No more meetings have yet been scheduled between the union and EPRUC, which represents the first two divisions, and the imminence of the end of the RFU's professional moratorium is leading to gathering gloom about the prospects for resolving the situation.
Yesterday EPRUC officials met but decided against making any statement in response to Sunday's pointed insistence by Cliff Brittle, chairman of the RFU executive, that "the soul of rugby is not for sale". Many of the major clubs regard Brittle, with his grass-roots constituency, as a prime obstacle to a settlement.
All bar one of the top 20 had boycotted an RFU meeting at Twickenham that was finally attended only by members of the Third and Fourth Divisions plus London Scottish.

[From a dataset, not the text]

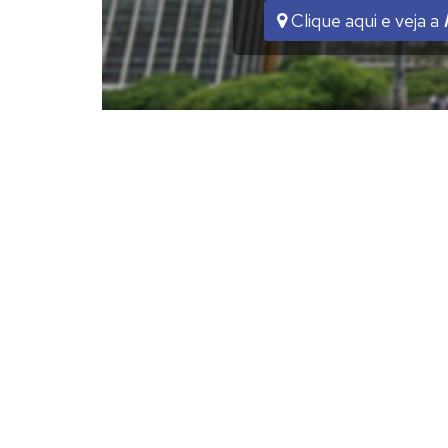
Clique aqui e veja a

The boycotters were then taken aback when Tony Hallett, the RFU secretary, insisted that television companies would negotiate only with the union.

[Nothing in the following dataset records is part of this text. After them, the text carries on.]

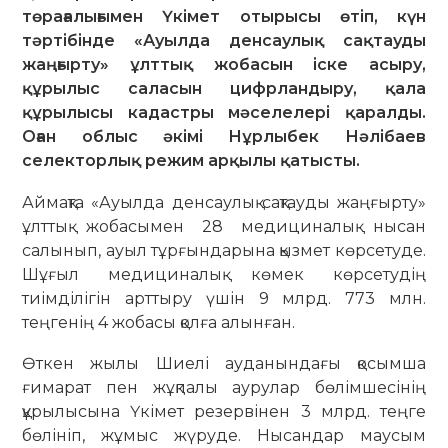
төрағалығымен Үкімет отырысы өтіп, күн
тәртібінде «Ауылда денсаулық сақтауды
жаңғырту» ұлттық жобасын іске асыру,
құрылыс саласын цифрландыру, қала
құрылысы кадастры мәселелері қаралды.
Оған облыс әкімі Нұрлыбек Нәлібаев
селекторлық режим арқылы қатысты.
​Аймақта «Ауылда денсаулық сақтауды жаңғырту»
ұлттық жобасымен 28 медициналық нысан
салынып, ауыл тұрғындарына қызмет көрсетуде.
Шұғыл медициналық көмек көрсетудің
тиімділігін арттыру үшін 9 млрд. 773 млн.
теңгенің 4 жобасы қолға алынған.
​Өткен жылы Шиелі ауданындағы қосымша
ғимарат пен жұқпалы аурулар бөлімшесінің
құрылысына Үкімет резервінен 3 млрд. теңге
бөлініп, жұмыс жүруде. Нысандар маусым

In fact the clubs have been in contact with broadcasters throughout the months of their protracted talks with the RFU and would anticipate being in a position to agree a TV deal there and then if the doomsday scenario came to pass and they fulfilled their ultimate threat of breaking away from the union.
The uncertainty is creating additional strains within clubs already apprehensive about how they will finance professionalism if they are blocked from taking the lion's share of TV revenue. "I have never known a situation where we are into April and still have no idea about our fixture list for next season," one First Division club officer said yesterday.
n Garin Jenkins, the Wales reserve hooker, said yesterday that he was considering an offer to join Bath, the English league leaders, from Swansea as an eventual successor to Graham Dawe.